Question

How do you simplify $\dfrac{2i}{3-4i}$?

Answer 1

Now to simplify the expression we will first rationalize the denominator by multiplying the numerator and denominator with $3+4i$ . Now using the property ${{a}^{2}}-{{b}^{2}}=\left( a-b \right)\left( a+b \right)$ . Now on simplifying the expression we will write the expression in a general form of complex number which is $a+ib$ where a and b are real numbers and $i=\sqrt{-1}$.

Complete step by step solution:
Now consider the given expression $\dfrac{2i}{3-4i}$ .
Now we know the given number is a complex number where $i=\sqrt{-1}$ .
Now we know that in real numbers the root of negative numbers are not defined. Hence we define complex numbers where $\sqrt{-1}$ is written as i. The general form of a complex number is $a+ib$ where a and b are both real numbers. Now we will try to write the given expression in general form of complex numbers.
Now to simplify the given expression we will first rationalize the denominator.
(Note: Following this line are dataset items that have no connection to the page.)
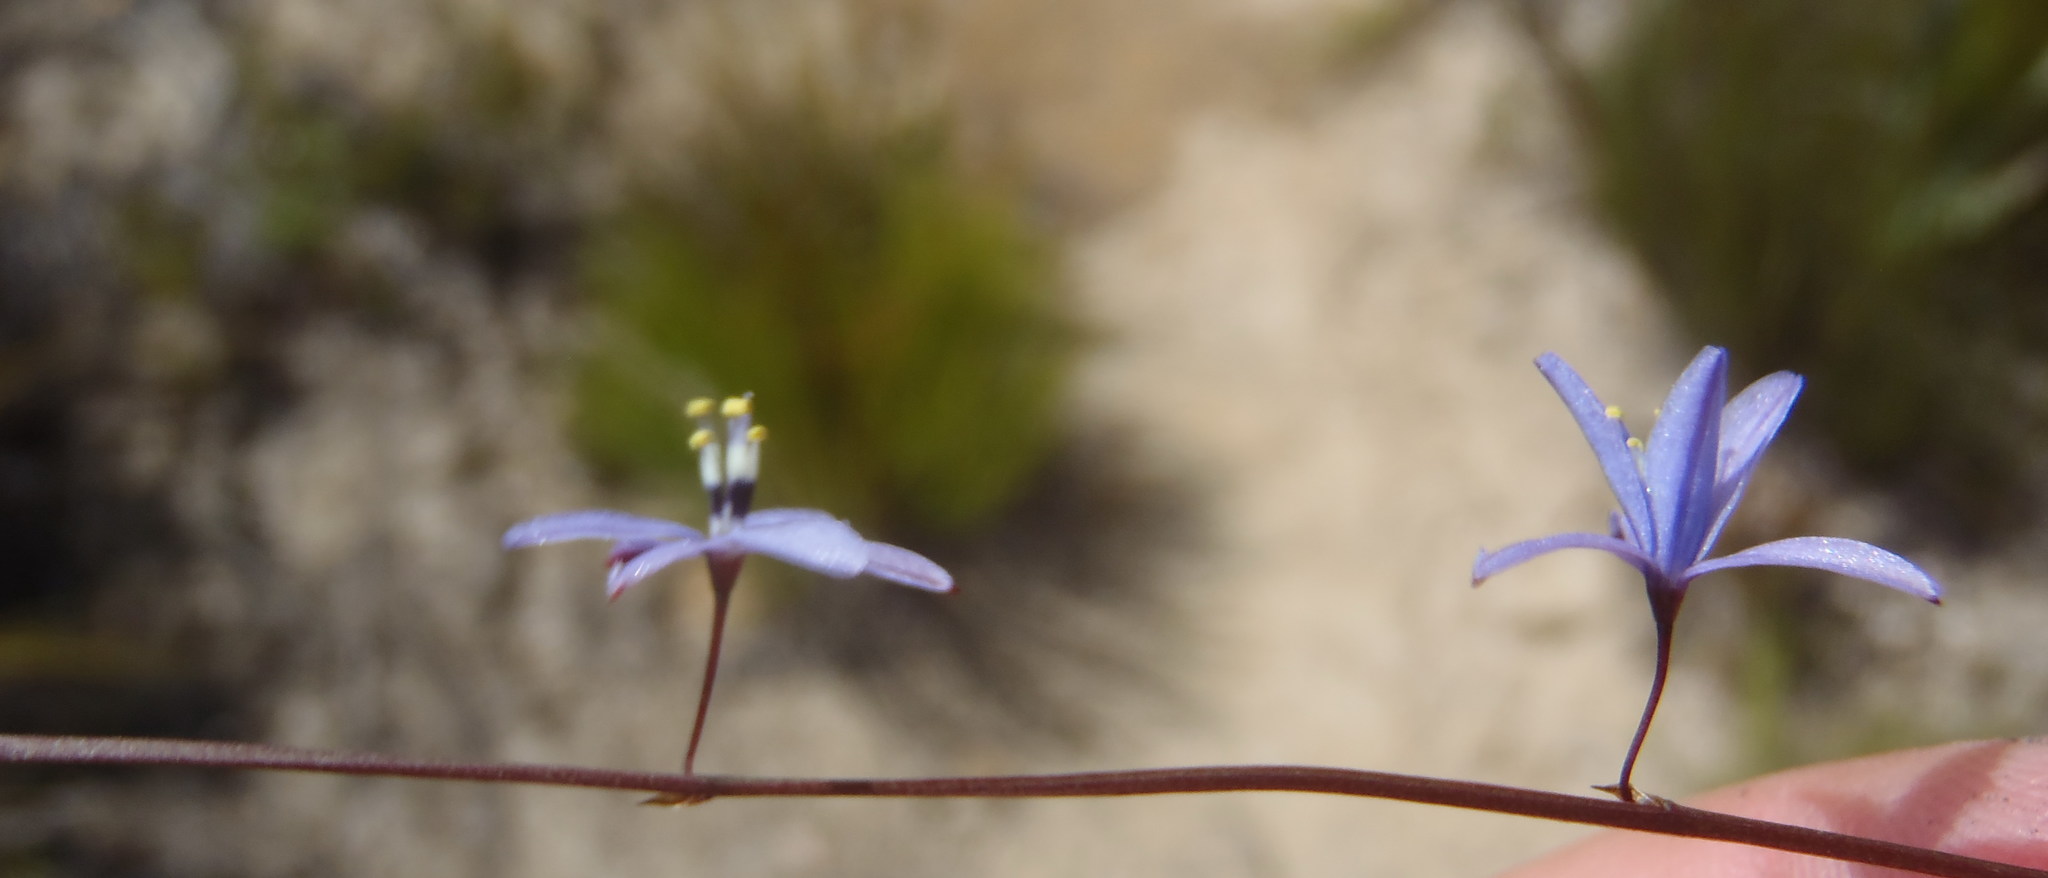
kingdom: Plantae
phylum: Tracheophyta
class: Liliopsida
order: Asparagales
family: Asphodelaceae
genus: Caesia
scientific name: Caesia contorta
Hence we will multiply the numerator and denominator by $3+4i$ . Hence we get,
$\Rightarrow \dfrac{2i\left( 3+4i \right)}{\left( 3+4i \right)\left( 3-4i \right)}$
Now we know that ${{a}^{2}}-{{b}^{2}}=\left( a-b \right)\left( a+b \right)$ . Hence using this formula we get,
$\Rightarrow \dfrac{6i+8{{\left( i \right)}^{2}}}{{{3}^{2}}-{{\left( 4i \right)}^{2}}}$
Now we know that ${{i}^{2}}=-1$ Hence we get,
$\begin{aligned} & \\\ & \Rightarrow \dfrac{6i-8}{9+4} \\\ \end{aligned}$
$\begin{aligned} & \Rightarrow \dfrac{6i-8}{13} \\\ & \Rightarrow \dfrac{-8}{13}+\dfrac{6}{13}i \\\ \end{aligned}$
Now the complex number is in its general form which is $a+ib$ where a and b are real numbers. Hence the given expression is simplified.

Note: Now note that whenever we have a complex number in a denominator we first rationalize the fraction by multiplying the numerator and denominator by its complex conjugate. Hence we further simplify the expression and try to get the real number in the denominator.